The U.S. Air Force has spent years developing so-called “Agent Defeat Weapons” designed to target and destroy stockpiles of chemical or biological weapons without dispersing or releasing them to surrounding areas, service officials said.
“The U.S. Air Force has Agent Defeat Weapons designed to limit collateral damage and effects,” Air Force spokeswoman Jennifer Cassidy told Military.com. “The munitions are PAW (Passive Attack Weapon) and Crash Pad.”
Both of these weapons would be carried by aircraft such as the F-15 or F-22 fighter jets and B-2 or B-1 bombers. It’s likely the Air Force would deploy the weapons from a B-2 or F-22 to take advantage of their radar-evading stealth technology considering the advanced air defense systems in Syria.
Could these weapons be used if a strike on Syria is ordered? Air Force officials would not comment upon whether the Agent Defeat Weapons were part of the discussion or strategic calculus regarding Syria.
An official with the Office of the Joint Chiefs of Staff, Gen. Martin Dempsey, did not offer any specifics regarding planning details or ongoing considerations – but did tell Military.com that planning sessions, meetings and considerations were currently underway.
“The Joint Staff continues to meet and plan in order to provide the best possible military advice and options to the President. It would be inappropriate to speculate on what decision the President might make and what military options might be used in support of that decision. The U.S. military remains postured to provide a range of military capabilities as directed by the President,” said Cmdr. Scott McIlnay, spokesman with Office of the Joint Chiefs of Staff, Pentagon.
The CrashPad, or BLU-119/B weapon is a high-heat explosive bomb designed to incinerate chemical agents before they can be harmful, according to defense officials and DoD documents.
The weapon is a 420-pound, high-heat incendiary weapon with what’s called a “blast-fragmentation” warhead. The Crash Pad is built from an existing standard MK 84 bomb body. The “PAD” in CrashPad stands for “Prompt Agent Defeat,” referring to the weapon’s ability to destroy chemical and biological agents without causing contamination, official documents describe.

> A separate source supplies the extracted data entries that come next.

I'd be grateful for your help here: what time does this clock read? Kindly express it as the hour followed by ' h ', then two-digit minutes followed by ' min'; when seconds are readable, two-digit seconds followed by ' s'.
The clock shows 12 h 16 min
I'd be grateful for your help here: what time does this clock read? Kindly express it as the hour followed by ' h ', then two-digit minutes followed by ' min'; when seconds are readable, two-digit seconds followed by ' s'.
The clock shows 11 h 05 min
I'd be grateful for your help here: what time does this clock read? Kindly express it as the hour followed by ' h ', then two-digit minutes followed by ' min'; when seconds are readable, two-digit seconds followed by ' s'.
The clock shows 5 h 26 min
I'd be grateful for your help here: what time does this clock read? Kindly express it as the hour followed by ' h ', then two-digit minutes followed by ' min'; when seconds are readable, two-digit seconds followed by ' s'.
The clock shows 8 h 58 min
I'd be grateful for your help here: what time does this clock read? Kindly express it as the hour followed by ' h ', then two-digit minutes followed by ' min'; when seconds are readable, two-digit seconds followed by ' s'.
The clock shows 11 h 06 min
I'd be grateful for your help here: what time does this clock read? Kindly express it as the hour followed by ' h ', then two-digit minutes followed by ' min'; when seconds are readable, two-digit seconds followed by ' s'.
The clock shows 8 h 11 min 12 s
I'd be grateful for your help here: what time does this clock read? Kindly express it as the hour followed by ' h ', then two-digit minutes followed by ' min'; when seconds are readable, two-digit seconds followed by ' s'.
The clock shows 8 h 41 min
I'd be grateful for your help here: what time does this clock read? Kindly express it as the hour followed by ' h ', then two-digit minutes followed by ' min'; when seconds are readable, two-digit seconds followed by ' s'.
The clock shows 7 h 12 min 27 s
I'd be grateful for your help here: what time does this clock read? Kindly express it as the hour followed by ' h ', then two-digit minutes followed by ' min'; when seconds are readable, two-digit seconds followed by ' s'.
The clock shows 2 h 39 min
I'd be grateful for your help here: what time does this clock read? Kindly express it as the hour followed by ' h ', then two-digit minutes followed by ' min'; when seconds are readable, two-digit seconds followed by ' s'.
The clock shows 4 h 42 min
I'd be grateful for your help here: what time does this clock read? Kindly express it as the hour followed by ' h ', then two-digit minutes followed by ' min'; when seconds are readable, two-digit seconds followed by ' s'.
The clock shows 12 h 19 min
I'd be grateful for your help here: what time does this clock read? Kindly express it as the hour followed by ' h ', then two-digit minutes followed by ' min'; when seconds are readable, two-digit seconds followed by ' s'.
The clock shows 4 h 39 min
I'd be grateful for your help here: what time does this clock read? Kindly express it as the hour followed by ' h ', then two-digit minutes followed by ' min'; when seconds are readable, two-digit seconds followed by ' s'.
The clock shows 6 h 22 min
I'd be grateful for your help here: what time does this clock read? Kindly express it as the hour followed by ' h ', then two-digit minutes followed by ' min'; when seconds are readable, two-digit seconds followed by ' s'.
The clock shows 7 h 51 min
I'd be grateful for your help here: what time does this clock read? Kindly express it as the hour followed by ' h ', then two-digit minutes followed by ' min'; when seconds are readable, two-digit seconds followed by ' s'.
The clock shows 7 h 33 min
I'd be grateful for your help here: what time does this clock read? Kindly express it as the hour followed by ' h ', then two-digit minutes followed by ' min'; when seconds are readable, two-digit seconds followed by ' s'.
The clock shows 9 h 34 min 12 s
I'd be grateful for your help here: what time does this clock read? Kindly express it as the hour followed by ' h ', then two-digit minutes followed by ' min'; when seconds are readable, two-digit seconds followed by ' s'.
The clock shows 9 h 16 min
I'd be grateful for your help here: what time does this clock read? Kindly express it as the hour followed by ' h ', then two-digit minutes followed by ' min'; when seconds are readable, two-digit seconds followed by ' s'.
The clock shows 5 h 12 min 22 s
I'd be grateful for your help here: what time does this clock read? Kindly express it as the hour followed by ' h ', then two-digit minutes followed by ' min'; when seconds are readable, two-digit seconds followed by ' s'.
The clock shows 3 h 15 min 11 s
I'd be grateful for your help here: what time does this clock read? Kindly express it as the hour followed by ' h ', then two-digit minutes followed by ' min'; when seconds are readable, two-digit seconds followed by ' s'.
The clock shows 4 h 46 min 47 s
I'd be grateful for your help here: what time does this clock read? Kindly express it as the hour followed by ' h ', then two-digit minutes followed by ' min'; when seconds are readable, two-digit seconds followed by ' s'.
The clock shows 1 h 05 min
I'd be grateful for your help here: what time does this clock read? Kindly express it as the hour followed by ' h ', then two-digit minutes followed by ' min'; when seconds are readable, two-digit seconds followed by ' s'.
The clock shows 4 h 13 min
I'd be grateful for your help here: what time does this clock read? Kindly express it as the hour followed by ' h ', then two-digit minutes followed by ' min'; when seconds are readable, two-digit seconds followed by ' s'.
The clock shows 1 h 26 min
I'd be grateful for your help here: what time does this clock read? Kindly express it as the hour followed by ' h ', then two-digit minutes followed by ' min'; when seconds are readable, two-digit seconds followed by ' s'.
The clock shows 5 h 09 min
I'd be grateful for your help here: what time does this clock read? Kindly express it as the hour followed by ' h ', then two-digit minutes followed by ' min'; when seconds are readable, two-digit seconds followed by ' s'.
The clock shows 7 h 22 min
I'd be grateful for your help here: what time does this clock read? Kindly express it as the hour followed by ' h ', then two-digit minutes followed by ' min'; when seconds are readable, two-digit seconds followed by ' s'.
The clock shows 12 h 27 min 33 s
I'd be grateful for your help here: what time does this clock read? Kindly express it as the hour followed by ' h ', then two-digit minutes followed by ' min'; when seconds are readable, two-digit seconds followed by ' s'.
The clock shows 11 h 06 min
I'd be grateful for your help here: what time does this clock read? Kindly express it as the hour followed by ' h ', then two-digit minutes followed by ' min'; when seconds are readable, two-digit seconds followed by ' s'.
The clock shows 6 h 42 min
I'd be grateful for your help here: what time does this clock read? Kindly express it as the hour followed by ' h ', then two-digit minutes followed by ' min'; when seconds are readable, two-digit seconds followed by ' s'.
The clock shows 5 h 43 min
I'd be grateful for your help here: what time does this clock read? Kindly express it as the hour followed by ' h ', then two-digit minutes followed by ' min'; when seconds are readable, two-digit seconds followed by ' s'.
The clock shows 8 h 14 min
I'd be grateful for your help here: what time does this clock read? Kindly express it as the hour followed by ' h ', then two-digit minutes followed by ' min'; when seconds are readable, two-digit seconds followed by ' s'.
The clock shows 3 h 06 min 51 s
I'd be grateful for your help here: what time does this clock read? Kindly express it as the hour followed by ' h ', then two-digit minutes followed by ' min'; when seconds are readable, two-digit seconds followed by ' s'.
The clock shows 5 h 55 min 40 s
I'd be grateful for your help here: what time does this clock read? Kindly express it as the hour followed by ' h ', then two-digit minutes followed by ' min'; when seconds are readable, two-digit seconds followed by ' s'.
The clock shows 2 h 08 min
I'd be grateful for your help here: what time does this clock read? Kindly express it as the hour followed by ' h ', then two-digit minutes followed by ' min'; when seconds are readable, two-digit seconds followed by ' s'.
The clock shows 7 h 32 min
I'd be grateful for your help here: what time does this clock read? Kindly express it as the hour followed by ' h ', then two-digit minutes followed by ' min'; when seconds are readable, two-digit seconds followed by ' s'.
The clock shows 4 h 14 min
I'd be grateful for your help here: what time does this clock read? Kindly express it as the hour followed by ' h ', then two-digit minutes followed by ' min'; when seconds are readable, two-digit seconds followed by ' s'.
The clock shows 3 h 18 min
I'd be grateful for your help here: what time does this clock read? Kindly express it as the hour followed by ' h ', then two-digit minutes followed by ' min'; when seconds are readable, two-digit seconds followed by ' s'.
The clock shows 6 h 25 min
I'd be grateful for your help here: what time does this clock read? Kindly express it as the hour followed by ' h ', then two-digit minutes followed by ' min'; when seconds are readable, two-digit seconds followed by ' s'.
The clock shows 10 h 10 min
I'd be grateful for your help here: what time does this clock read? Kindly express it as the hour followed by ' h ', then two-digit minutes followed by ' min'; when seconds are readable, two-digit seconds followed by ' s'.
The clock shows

The Passive Attack Weapon, or PAW, involves firing a host of steel and tungsten penetrator rods to create a “kinetic energy” battlefield effect without using an explosive. The weapon, first used to knock out antennas in Iraq during Operation Iraqi Freedom in 2003, is among the weapons used to advance what strategists call “effects based warfare.”
The idea with effects-based warfare is to achieve a strategically valuable battlefield “effect” without necessarily having to damage or attack large portions of the infrastructure of the attacked country or area. The PAW penetrator rods, which range from several inches to more than one-foot, can disable an enemy fuel tank, antenna or helicopter without necessarily damaging people.
One analyst said if the PAW were to be fired from a high enough altitude and was able to travel with enough terminal velocity – it could destroy chemical weapons stockpiles without releasing contaminants.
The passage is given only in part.